The Narrow Road to the Deep North

And he remembered Lynette Maison’s face as she slept, and the Glenfiddich whisky miniatures he had drunk before he left, and Rabbit Hendricks’ illustration of Darky Gardiner sitting in an opulent armchair through which little silver fish swam, in a Syrian village in which Yabby Burrows and his spiked hair was about to dissolve into Syrian dust. And somehow it made no sense to him that the picture survived and would be reproduced endlessly, but Yabby Burrows was gone and to his life no future and no meaning could ever be attached. There was someone in a blue uniform standing above him. Dorrigo wanted to tell him he was sorry, but when he opened his mouth only drool rolled out.

 

He was in any case hurtling backwards into an ever faster swirling maelstrom of people, things, places, backwards and round and deeper and deeper and deeper into the growing, grieving, dancing storm of things forgotten or half-remembered, stories, lines of poetry, faces, gestures misunderstood, love spurned, a red camellia, a man weeping, a wooden church hall, women, a light he had stolen from the sun—

 

He remembered another poem, he could see the poem in its entirety, but he did not want to see it or know it; he could see Charon’s burning eyes staring into his but he did not want to see Charon, he could taste the obol being forced into his mouth, he felt the void he was becoming—

 

 

 

—and finally he understood its meaning.

 

His last words, as witnessed by a Sudanese orderly:

 

Advance forward, gentleman. Charge the windowsill.

 

He felt a snare tightening around his throat; he gasped and threw a leg out of the bed, where it jerked for a second or two, thumping the steel frame, and died.

 

 

 

 

 

18

 

 

THE LONG NIGHT waxed, the slow quarter-moon continued rising through black rungs, the night moaned with many groans and snores. Bonox Baker turned up at the officers’ tent with the news of Darky Gardiner’s drowning. By the light of a kerosene lantern, Dorrigo Evans entered it in his diary as murder. The word seemed inadequate. What didn’t? In his small shaving mirror, which lay next to the diary, he glimpsed his frightful reflection, hair hoary and unkempt, fierce eyes lit with fire and a filthy rag hanging around his neck. Had he become the ferryman? He turned the mirror upside down. It was almost midnight, and he knew he should try to get a few hours’ sleep so he might have the strength to make it through another day.

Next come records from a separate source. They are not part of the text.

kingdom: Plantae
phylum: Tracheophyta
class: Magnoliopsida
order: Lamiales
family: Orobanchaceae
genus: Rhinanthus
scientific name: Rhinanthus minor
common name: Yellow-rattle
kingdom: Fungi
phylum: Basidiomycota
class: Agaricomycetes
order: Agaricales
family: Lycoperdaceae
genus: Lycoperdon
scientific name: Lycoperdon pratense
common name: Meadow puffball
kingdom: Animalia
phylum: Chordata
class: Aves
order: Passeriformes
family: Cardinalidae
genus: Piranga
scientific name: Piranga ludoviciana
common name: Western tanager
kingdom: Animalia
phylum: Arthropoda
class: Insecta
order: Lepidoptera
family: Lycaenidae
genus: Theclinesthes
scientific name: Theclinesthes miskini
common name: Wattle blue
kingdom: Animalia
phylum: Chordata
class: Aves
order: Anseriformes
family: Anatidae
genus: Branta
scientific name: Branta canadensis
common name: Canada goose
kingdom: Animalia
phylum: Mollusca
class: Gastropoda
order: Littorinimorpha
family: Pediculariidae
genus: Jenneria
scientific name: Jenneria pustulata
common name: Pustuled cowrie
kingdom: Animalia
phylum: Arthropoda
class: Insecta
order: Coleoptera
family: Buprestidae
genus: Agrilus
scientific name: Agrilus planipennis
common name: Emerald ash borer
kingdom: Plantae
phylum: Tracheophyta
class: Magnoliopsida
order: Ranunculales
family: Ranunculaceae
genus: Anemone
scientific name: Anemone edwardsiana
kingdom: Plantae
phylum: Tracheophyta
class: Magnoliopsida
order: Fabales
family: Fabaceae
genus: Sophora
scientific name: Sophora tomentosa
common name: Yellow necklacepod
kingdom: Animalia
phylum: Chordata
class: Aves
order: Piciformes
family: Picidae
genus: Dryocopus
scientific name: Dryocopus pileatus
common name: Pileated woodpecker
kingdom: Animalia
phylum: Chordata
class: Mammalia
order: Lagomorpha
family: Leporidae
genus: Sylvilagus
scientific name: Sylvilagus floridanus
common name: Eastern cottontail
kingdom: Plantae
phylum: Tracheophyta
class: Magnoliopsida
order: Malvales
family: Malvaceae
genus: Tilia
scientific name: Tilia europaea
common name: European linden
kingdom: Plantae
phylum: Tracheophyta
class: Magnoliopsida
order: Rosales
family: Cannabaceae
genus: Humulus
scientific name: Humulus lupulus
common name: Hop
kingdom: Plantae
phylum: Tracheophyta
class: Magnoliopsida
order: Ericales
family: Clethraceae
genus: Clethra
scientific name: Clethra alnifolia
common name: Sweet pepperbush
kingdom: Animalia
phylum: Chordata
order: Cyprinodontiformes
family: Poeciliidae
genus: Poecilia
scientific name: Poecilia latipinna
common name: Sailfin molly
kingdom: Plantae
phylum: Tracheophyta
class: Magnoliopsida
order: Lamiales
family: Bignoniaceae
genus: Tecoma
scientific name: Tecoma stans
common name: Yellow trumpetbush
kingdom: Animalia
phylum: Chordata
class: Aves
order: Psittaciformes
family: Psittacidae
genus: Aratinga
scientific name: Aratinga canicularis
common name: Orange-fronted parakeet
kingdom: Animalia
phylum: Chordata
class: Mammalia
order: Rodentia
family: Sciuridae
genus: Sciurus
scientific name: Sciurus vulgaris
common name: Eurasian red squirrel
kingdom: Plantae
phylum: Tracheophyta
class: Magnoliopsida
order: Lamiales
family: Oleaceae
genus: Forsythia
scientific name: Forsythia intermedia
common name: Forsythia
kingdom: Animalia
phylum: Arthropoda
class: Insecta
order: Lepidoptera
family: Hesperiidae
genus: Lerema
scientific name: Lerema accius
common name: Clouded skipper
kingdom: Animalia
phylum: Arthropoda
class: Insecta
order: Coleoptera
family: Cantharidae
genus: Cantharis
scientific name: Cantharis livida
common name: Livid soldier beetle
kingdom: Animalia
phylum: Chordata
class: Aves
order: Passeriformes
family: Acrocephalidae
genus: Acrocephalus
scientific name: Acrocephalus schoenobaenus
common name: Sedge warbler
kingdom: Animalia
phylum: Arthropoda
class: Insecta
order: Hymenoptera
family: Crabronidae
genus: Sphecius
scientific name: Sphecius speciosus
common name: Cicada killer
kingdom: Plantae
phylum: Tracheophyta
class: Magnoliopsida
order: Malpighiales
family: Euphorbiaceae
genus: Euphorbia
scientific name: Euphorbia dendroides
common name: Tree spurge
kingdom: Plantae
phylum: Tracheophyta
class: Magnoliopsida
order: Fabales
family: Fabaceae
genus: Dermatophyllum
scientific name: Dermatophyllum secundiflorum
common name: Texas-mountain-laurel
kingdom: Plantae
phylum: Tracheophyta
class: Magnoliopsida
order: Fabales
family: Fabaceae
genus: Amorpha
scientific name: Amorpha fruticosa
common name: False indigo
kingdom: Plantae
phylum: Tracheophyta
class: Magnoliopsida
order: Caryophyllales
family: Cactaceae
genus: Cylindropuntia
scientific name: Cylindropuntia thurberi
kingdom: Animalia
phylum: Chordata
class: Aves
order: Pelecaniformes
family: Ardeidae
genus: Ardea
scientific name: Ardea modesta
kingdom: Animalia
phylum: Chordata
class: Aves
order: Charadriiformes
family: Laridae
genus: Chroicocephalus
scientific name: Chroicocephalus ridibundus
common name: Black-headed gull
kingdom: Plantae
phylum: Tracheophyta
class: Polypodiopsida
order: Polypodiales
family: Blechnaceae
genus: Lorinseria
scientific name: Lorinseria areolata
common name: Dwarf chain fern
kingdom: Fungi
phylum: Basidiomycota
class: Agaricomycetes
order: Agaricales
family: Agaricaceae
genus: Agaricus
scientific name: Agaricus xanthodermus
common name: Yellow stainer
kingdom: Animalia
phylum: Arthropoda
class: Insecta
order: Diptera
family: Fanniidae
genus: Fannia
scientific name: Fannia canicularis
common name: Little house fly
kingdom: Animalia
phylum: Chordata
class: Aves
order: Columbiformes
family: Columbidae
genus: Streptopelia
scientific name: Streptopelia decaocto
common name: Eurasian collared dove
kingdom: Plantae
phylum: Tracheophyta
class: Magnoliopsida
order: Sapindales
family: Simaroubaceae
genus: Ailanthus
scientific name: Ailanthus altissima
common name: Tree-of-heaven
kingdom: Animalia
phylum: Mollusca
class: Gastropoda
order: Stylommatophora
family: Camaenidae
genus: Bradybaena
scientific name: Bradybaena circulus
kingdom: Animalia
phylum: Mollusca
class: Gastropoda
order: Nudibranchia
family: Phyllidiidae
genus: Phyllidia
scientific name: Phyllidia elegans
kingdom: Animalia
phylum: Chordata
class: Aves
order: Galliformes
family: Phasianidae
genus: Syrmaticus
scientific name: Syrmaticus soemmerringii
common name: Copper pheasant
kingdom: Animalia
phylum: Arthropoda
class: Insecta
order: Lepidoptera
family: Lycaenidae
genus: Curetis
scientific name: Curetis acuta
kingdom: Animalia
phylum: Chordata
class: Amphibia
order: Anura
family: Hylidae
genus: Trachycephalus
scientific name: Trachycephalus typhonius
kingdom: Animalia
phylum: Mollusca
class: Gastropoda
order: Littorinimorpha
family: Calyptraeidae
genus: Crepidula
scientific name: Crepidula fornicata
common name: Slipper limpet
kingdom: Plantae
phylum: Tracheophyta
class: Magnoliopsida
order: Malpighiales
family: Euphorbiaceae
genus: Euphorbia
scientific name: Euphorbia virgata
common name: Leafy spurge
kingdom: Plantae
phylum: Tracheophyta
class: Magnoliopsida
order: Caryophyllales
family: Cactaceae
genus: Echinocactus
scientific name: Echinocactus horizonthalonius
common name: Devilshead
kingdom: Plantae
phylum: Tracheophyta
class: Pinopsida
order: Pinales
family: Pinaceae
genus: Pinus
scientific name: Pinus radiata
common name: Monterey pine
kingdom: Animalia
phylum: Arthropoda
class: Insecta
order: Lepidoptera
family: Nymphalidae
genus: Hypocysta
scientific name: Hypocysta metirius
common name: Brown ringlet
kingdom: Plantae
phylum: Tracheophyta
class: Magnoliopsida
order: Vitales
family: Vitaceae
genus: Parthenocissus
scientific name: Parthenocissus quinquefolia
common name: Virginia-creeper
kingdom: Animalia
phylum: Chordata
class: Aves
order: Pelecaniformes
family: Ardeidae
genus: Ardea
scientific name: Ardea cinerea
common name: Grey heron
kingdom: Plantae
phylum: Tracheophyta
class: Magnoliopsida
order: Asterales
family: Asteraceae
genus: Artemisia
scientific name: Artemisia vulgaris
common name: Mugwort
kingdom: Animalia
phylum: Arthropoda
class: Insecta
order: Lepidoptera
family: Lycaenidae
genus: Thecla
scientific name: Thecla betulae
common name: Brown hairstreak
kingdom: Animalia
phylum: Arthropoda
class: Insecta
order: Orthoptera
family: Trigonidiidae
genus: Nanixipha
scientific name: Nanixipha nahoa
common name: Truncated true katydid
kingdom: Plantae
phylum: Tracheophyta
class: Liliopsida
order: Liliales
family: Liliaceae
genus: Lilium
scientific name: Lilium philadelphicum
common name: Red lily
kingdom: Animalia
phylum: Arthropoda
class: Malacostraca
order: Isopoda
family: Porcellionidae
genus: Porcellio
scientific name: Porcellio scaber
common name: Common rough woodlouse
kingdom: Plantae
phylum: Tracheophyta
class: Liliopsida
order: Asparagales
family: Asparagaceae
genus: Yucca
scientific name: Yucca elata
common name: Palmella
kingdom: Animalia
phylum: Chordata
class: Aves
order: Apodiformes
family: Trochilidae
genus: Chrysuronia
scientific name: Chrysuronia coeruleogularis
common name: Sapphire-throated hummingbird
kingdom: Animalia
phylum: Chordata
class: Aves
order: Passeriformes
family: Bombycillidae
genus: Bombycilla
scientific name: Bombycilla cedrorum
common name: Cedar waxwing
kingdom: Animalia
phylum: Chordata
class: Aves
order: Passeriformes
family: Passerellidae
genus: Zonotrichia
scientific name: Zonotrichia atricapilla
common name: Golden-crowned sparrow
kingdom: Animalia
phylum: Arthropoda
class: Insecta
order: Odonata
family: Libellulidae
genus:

He wanted to be first at the dawn parade to meet the hundred men as they arrived and wish them well before they left.

 

A bag of mail had arrived that morning with the truck, the first any of them had seen for nine months. As ever, the correspondence was random. Some men received several letters, many men none. There was one letter for Dorrigo Evans from Ella. He had intended to wait until now, the end of his day, for the immense pleasure of reading it, so that he might fall asleep with it filling his dreams, but he felt so home sick on seeing the letter when it was handed to him in the morning before the parade he had torn it open and read it there and then. He could not believe her news. All day it had haunted him. Rereading it now at the end of the day he still found it impossible to digest.

 

The letter was six months old. It ran to several pages. Ella wrote that although nothing had been heard from Dorrigo or, for that matter, from his unit for over a year, she knew he was alive. The letter talked of her life, of Melbourne in all its mundane detail. All this he could believe. But unlike other men, who pored over every sentence of their letters and cards from home, only one detail registered with Dorrigo Evans. Enclosed with the letter was a newspaper cutting headed ADELAIDE HOTEL TRAGEDY. It told of how, after a gas explosion in its kitchen, the King of Cornwall hotel had burnt down with the loss of four lives, including that of the much-respected publican, Mr Keith Mulvaney. Another three people were unaccounted for and believed to have also perished, including two guests and Mrs Mulvaney, the publican’s wife.

 

Dorrigo Evans read the newspaper cutting for a third and then a fourth time. Outside it was raining again. He felt cold. He pulled his army blanket round him tighter, and by the light of the kerosene lantern he once more read Ella’s letter.

 

One of Daddy’s friends high up made some enquiries for me with the coroner’s office in Adelaide, Ella wrote. He said it had now been made official, but because of the tragedy and people’s feelings and morale and all that they’ve kept it out of the paper. They had to use teeth. Can you imagine? Poor Mrs Keith Mulvaney is now among the confirmed dead. I am so sorry, Dorry. I know how fond you were of your uncle and aunt. Tragedies like this make me realise how lucky I am.

 

Mrs Keith Mulvaney?

 

For some time the name made no more sense than the news.

 

Mrs Keith Mulvaney.

 

She had only ever been Amy to him. He had no idea it was a lie, the only lie Ella ever told him.